— WHAT THE EXERCISE ASKS —
Edit the text of every record below, replacing "まとめ" with "一覧" wherever it appears and keeping everything else the same. Include only the text, without the pictures.

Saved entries
━━━━━━

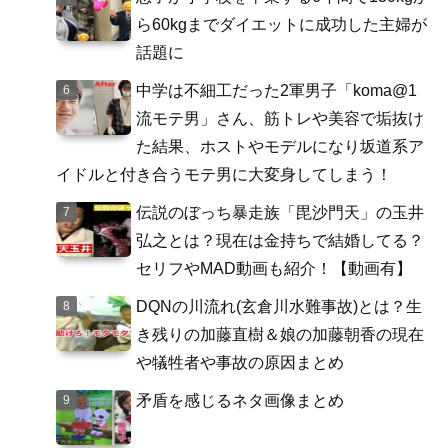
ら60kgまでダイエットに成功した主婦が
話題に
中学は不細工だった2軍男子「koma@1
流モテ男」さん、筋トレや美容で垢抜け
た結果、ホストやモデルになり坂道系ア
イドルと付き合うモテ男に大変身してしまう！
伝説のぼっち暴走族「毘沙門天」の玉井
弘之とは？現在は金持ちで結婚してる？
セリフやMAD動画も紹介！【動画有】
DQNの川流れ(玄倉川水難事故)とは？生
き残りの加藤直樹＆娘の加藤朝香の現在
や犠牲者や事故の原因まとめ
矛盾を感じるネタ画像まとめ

━━━━━━

— EXERCISE SOLUTION —
ら60kgまでダイエットに成功した主婦が
話題に
中学は不細工だった2軍男子「koma@1
流モテ男」さん、筋トレや美容で垢抜け
た結果、ホストやモデルになり坂道系ア
イドルと付き合うモテ男に大変身してしまう！
伝説のぼっち暴走族「毘沙門天」の玉井
弘之とは？現在は金持ちで結婚してる？
セリフやMAD動画も紹介！【動画有】
DQNの川流れ(玄倉川水難事故)とは？生
き残りの加藤直樹＆娘の加藤朝香の現在
や犠牲者や事故の原因一覧
矛盾を感じるネタ画像一覧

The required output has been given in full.